Controls the number of rows in rendered rasters when rasterizing PDF pages. It is only relevant when the Raster Size Mode is Custom.
Controls the number of columns in rendered rasters when rasterizing PDF pages. It is only relevant when the Raster Size Mode is Custom.
Use this parameter to expose Format Attributes in Workbench when you create a workspace:
- In a dynamic scenario, it means these attributes can be passed to the output dataset at runtime.
- In a non-dynamic scenario, this parameter allows you to expose additional attributes on multiple feature types. Click the browse button to view the available format attributes (which are different for each format) for the reader.
A search envelope (also known as a bounding box) is a rectangular area that defines a geographic area. In FME, the easiest way to define a search envelope is to use search envelope parameters.
Defining a search envelope is the most efficient method of selecting an area of interest because FME will read only the data that is necessary – it does not have to read an entire dataset. Search Envelope parameters apply to both vector and raster datasets and can be particularly efficient if the source format has a spatial index.
Most FME readers have parameters to define the search envelope of data that is being read:
The parameters include the x and y coordinates of the bounding box as well as a parameter that defines the coordinate system.
How to Define the Bounding Box
Using the minimum and maximum x and y parameters, define a bounding box that will be used to filter the input features. Only features that intersect with the bounding box are returned. Note that the bounding box intersection is not a full geometry intersection (based on spatial relationships) that would be returned by a transformer like the SpatialFilter.

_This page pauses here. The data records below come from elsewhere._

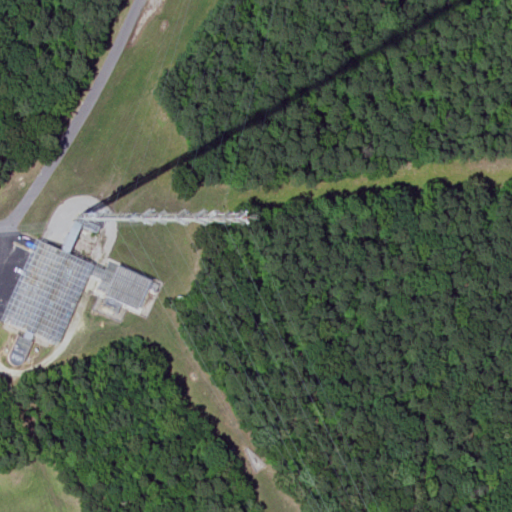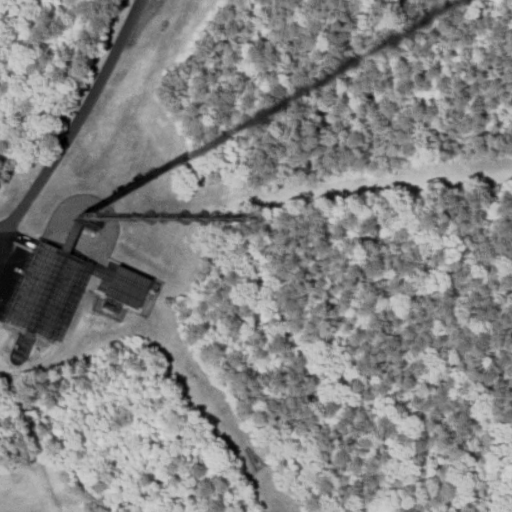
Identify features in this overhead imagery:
road: (75, 118)
building: (35, 314)
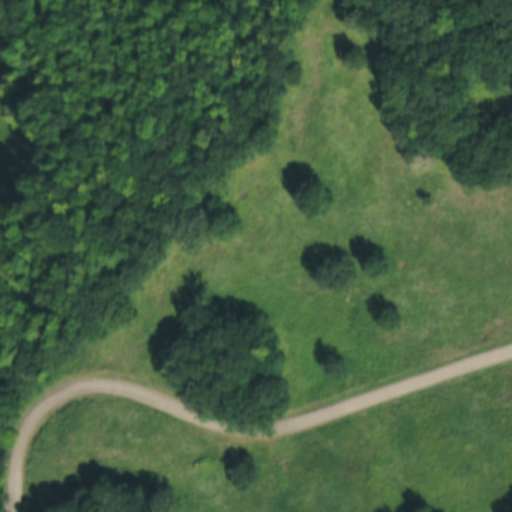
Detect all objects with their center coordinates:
road: (220, 418)
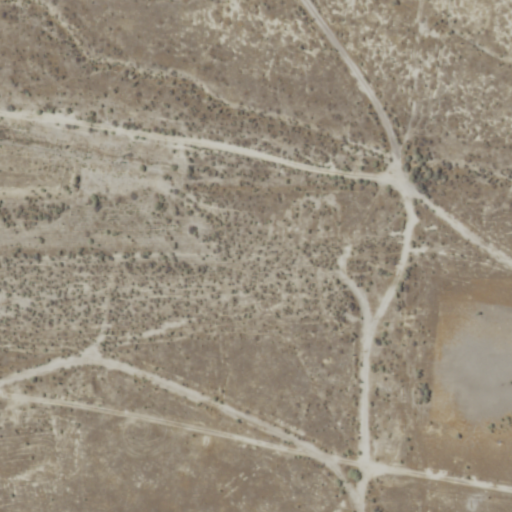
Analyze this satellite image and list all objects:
road: (390, 161)
road: (197, 399)
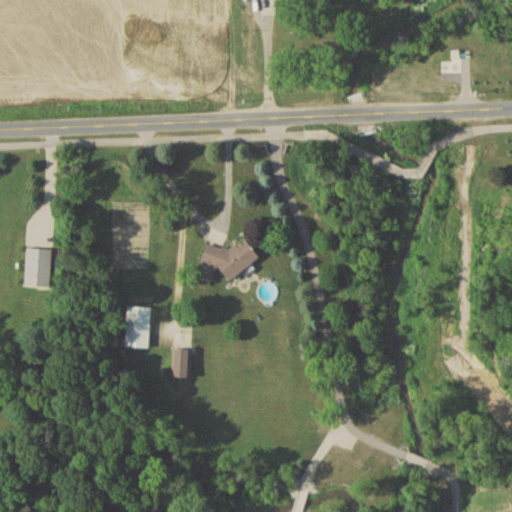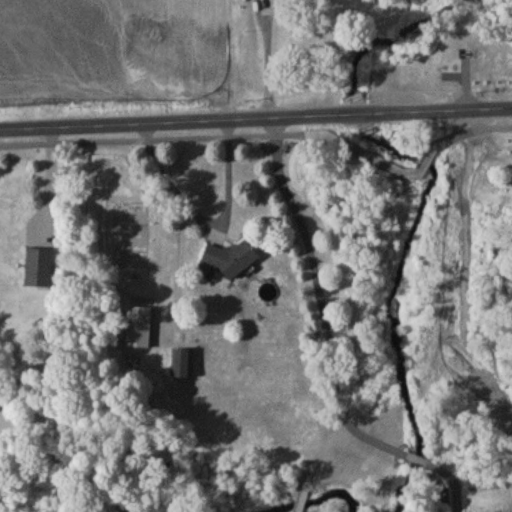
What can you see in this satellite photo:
road: (265, 64)
road: (392, 113)
road: (136, 122)
road: (486, 129)
road: (151, 140)
road: (388, 163)
road: (204, 219)
building: (228, 260)
building: (39, 267)
building: (139, 326)
road: (326, 344)
building: (183, 363)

Note: If all four coordinates of the search envelope are left at 0, the search envelope will be disabled even if this option is checked.
Search Envelope Coordinate System
Specifies the coordinate system of the search envelope if it is different than the coordinate system of the data. The coordinate system associated with the data to be read must always be set if this parameter is set.
If this parameter is set, the minimum and maximum points of the search envelope are reprojected from the Search Envelope Coordinate System to the reader’s coordinate system prior to applying the envelope.
The underlying function for Use Search Envelope is an intersection; however, when Clip to Search Envelope is checked, a clipping operation is also performed.
- When checked (set to Yes), this option instructs FME to clip features to the exact envelope boundary. FME removes any portions of imported features being read that are outside the search envelope.
- When left unchecked (set to No), features that overlap the boundary will be included in their full (unclipped) form.
Clip to Search Envelope: No |
Clip to Search Envelope: Yes |
---|---|
Any features that cross the search envelope boundary will be read, including the portion that lies outside of the boundary.
|
Any features that cross the search envelope boundary will be clipped at the boundary, and only the portion that lies inside the boundary will be read.
|
The search envelope includes the bounding box and the extent of the raster.
|
The search envelope includes only the area within the bounding box. The raster size will still match the bounding box, but the area without data will be filled with Nodata values to represent the absence of data, if the source raster has them. Raster Nodata may be a single value across all bands, a single value per band, or a separate alpha or transparency band that indicates the lack of data values (this is more common in images than other types of rasters).
|